O cantor moçambicano Radjha Ally é um dos artistas convidados para a 19.ª edição do Festival Au Fil des Voix, em Paris, evento que celebra a diversidade musical contemporânea. Natural de Nampula, Radjha Ally apresenta uma proposta artística que combina raízes africanas, ritmos tradicionais, poesia urbana e fusões contemporâneas, evocando memória colectiva e desafios sociais. …
Radjha Ally representa Moçambique em festival internacional em Paris

O cantor moçambicano Radjha Ally é um dos artistas convidados para a 19.ª edição do Festival Au Fil des Voix, evento internacional que celebra a diversidade musical contemporânea, a decorrer na capital francesa.
A participação de Radjha Ally insere-se num esforço de promoção da cultura moçambicana além-fronteiras, num palco que reúne vozes e sonoridades de todos os continentes, com destaque para expressões musicais enraizadas em tradições locais e reinventadas em linguagem global.
Radjha Ally, natural de Nampula, leva ao público parisiense uma proposta musical que fundamenta-se nas raízes africanas, com influências de ritmos tradicionais, poesia urbana e fusões contemporâneas, evocando a memória colectiva e os desafios sociais.
“A sua obra ganha uma ressonância muito especial, impulsionada por raízes profundas e por uma voz singular, cada faixa sacode tanto quanto faz dançar”, destaca o programa oficial do festival.

* [Tarefa 1] Reescreva de forma mais concisa o parágrafo da notícia sobre Radjha Ally que começa por "A participação de Radjha Ally", conservando os seus factos principais.
* [Tarefa 2] Dê seguimento à notícia sobre a participação de Radjha Ally no festival de Paris, redigindo a parte que vem a seguir ao seu último parágrafo.

* [Dados]
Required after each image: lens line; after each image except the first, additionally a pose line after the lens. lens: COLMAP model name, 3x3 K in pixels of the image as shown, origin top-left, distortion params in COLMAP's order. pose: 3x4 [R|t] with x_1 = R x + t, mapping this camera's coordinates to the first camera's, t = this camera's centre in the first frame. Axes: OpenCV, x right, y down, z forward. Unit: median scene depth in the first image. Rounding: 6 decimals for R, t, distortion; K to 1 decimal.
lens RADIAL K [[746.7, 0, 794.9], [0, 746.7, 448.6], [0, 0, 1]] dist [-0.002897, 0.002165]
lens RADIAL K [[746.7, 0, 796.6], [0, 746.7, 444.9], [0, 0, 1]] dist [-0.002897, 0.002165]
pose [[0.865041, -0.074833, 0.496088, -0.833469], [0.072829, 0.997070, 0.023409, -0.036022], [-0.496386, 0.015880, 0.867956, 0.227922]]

* [Resposta 1] A presença de Radjha Ally integra um esforço de promoção da cultura moçambicana no estrangeiro, num palco que junta vozes e sonoridades de todos os continentes e privilegia expressões musicais de raiz local reinventadas numa linguagem global.

* [Resposta 2]
Festival como plataforma de diálogo cultural
O Festival Au Fil des Voix, realizado em pleno Inverno parisiense, é reconhecido como uma plataforma de criação e difusão, que valoriza práticas vocais e instrumentais do mundo.
A edição deste ano contempla uma seleção de novas produções discográficas, promovendo o diálogo intercultural e a solidariedade artística, com actuações vindas de África, Ásia, Europa e América Latina.
A presença de Radjha Ally em Paris representa não apenas uma conquista individual, mas também uma oportunidade para posicionar Moçambique como destino cultural, com potencial turístico assente na música, na arte e na identidade africana.
Em 2022, o artista participou no Indian Ocean Music Market (IOMMA), na Reunião, e integrou o colectivo “Crias Croisés”, que detém a chancela de edição do seu álbum na Europa.